Le troisième axe fort de la politique pénitentiaire est la différenciation des conditions de détention selon le profil des condamnés, qui permet de préserver, elle aussi, les chances de réinsertion des détenus. D'abord - et cela n'avait jamais été fait jusqu'à présent -, la construction d'établissements pour mineurs a été lancée, organisant la « détention autour de la salle de classe ». Ensuite, trois sites pilotes pour courtes peines ont été conçus selon un nouveau concept faisant notamment alterner encellulement individuel et vie collective.
L'expérience des centres pour peines aménagées, dont nous avons mesuré l'intérêt en visitant celui des Baumettes, mérite d'être développée, sous réserve d'un meilleur emploi du temps des détenus.
En outre, la mission Burgelin « santé-justice » a préconisé la mise en place de centres fermés de protection sociale pour les personnes atteintes de troubles mentaux et considérées comme très dangereuses. La commission des lois a d'ailleurs décidé de créer une mission d'information sur les expériences étrangères conduites dans ce domaine, mais nous souhaiterions connaître l'état de votre réflexion sur cette proposition.
De plus, l'actualité législative nous conduira à examiner dans quelques jours le projet de loi relatif à la lutte contre le terrorisme et portant dispositions diverses relatives à la sécurité et aux contrôles frontaliers. À la suite des auditions organisées sur ce texte, nous avons été alertés sur les risques de prosélytisme des condamnés dans des affaires de terrorisme vis-à-vis des autres détenus. Ainsi, malgré l'incarcération de leurs membres, certains réseaux semblent se maintenir, voire prospérer. Pourriez-vous nous indiquer, monsieur le garde des sceaux, quelles mesures vous envisagez de prendre pour conjurer ce phénomène.
Au-delà des perspectives ouvertes par le projet de loi de finances pour 2006, notre regard se porte sur l'horizon 2007-2008. À cette date, les premiers établissements du programme de 13 200 places seront prêts d'ouvrir.
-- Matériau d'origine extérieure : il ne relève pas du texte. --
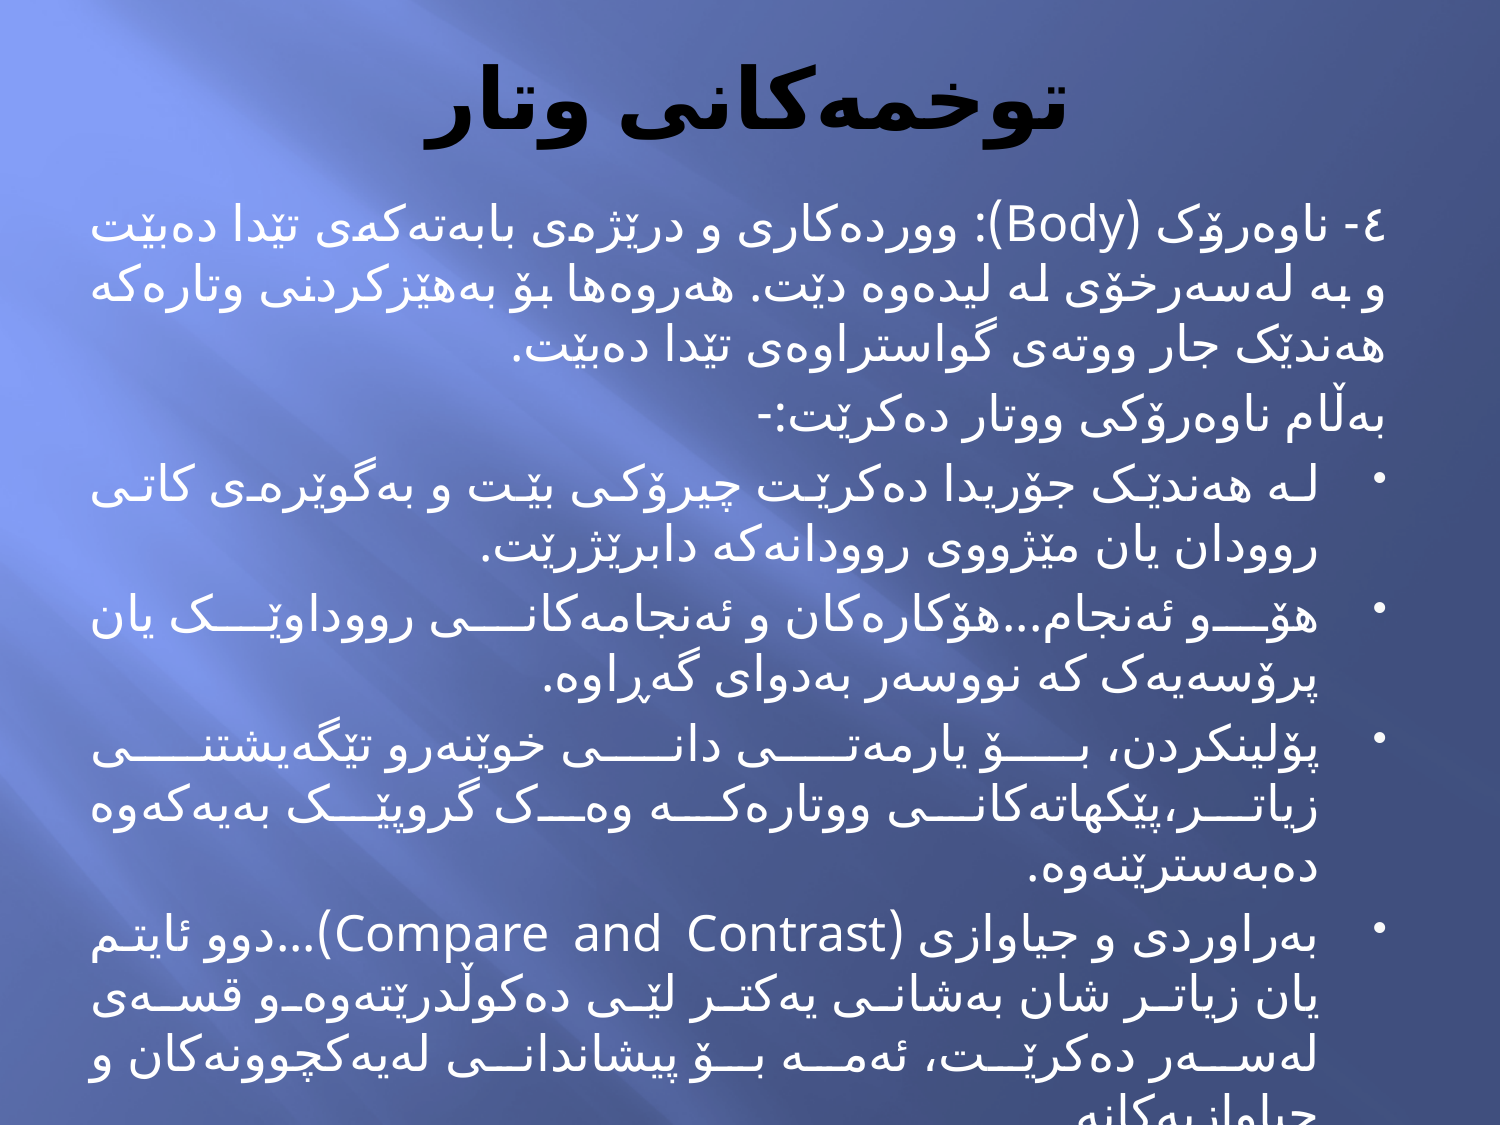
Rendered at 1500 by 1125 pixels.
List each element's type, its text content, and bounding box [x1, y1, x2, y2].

list ٤- ناوەرۆک (Body): ووردەکارى و درێژەى بابەتەکەى تێدا دەبێت و بە لەسەرخۆى لە لیدەوە دێت. هەروەها بۆ بەهێزکردنى وتارەکە هەندێک جار ووتەى گواستراوەى تێدا دەبێت. بەڵام ناوەرۆکى ووتار دەکرێت:- لە هەندێک جۆریدا دەکرێت چیرۆکى بێت و بەگوێرەی کاتى روودان یان مێژووى روودانەکە دابرێژرێت. هۆو ئەنجام...هۆکارەکان و ئەنجامەکانى رووداوێک یان پرۆسەیەک کە نووسەر بەدواى گەڕاوە. پۆلینکردن، بۆ یارمەتى دانى خوێنەرو تێگەیشتنى زیاتر،پێکهاتەکانى ووتارەکە وەک گروپێک بەیەکەوە دەبەسترێنەوە. بەراوردی و جیاوازى (Compare and Contrast)...دوو ئایتم یان زیاتر شان بەشانى یەکتر لێى دەکوڵدرێتەوەو قسەى لەسەر دەکرێت، ئەمە بۆ پیشاندانى لەیەکچوونەکان و جیاوازیەکانە. یان پرسیارو وەڵامەکانی تێدا دەبێت. [75, 184, 1425, 1059]
title توخمەکانی وتار [75, 19, 1425, 172]
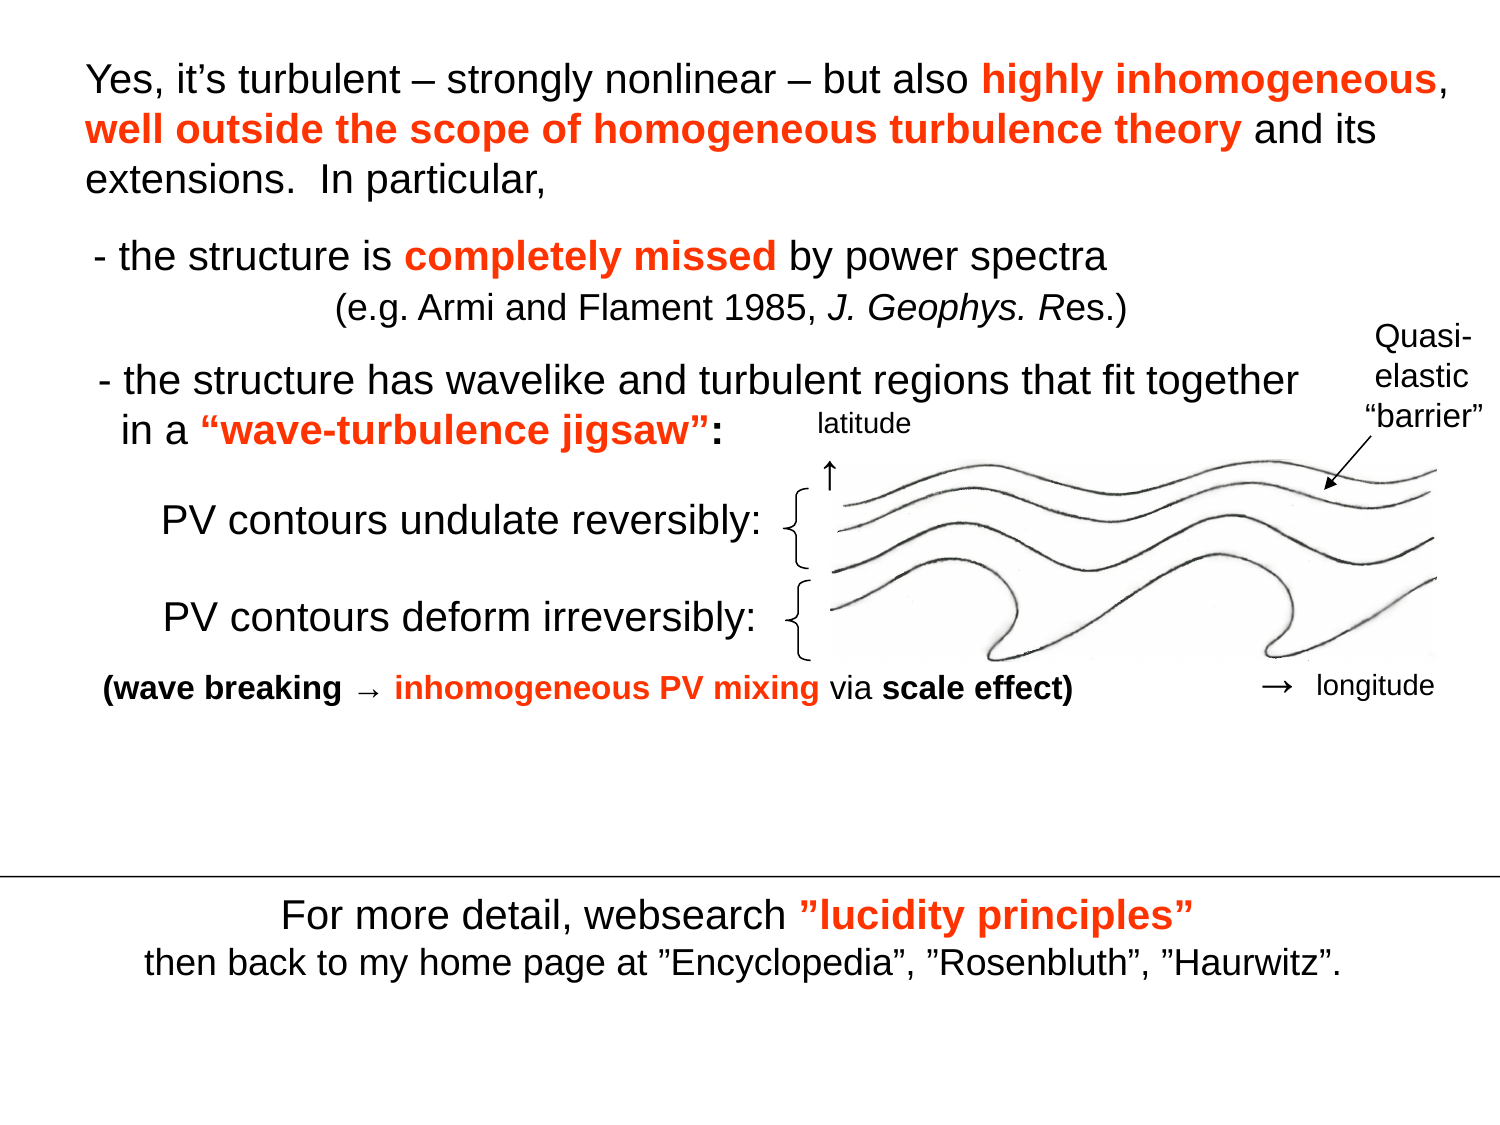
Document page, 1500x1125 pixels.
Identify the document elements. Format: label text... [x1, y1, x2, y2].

text_box (wave breaking → inhomogeneous PV mixing via scale effect) [87, 658, 1089, 714]
picture [829, 459, 1438, 663]
text_box [785, 580, 811, 658]
text_box For more detail, websearch ”lucidity principles” then back to my home page at ”Encyclopedia”, ”Rosenbluth”, ”Haurwitz”. [129, 880, 1358, 991]
text_box - the structure is completely missed by power spectra (e.g. Armi and Flament 1985, J. Geophys. Res.) [78, 221, 1143, 336]
text_box latitude ↑ [802, 397, 927, 507]
text_box Quasi- elastic “barrier” [1350, 306, 1499, 442]
text_box - the structure has wavelike and turbulent regions that fit together in a “wave-turbulence jigsaw”: [83, 345, 1315, 460]
text_box PV contours undulate reversibly: [145, 485, 777, 550]
text_box [783, 489, 809, 569]
text_box Yes, it’s turbulent – strongly nonlinear – but also highly inhomogeneous, well outside the scope of homogeneous turbulence theory and its extensions. In particular, [70, 43, 1464, 209]
text_box PV contours deform irreversibly: [147, 582, 773, 648]
text_box → longitude [1237, 638, 1450, 714]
Il paraît donc important d'attirer l'attention du Gouvernement - et peut-être avant tout celle du ministre délégué au budget - sur l'indispensable effort de création d'emplois qui devra être engagé dans le prochain projet de loi de finances afin de répondre à l'augmentation des capacités de détention.
Sous le bénéfice de ces observations, la commission des lois vous invite, mes chers collègues, à approuver les crédits du programme « Administration pénitentiaire ».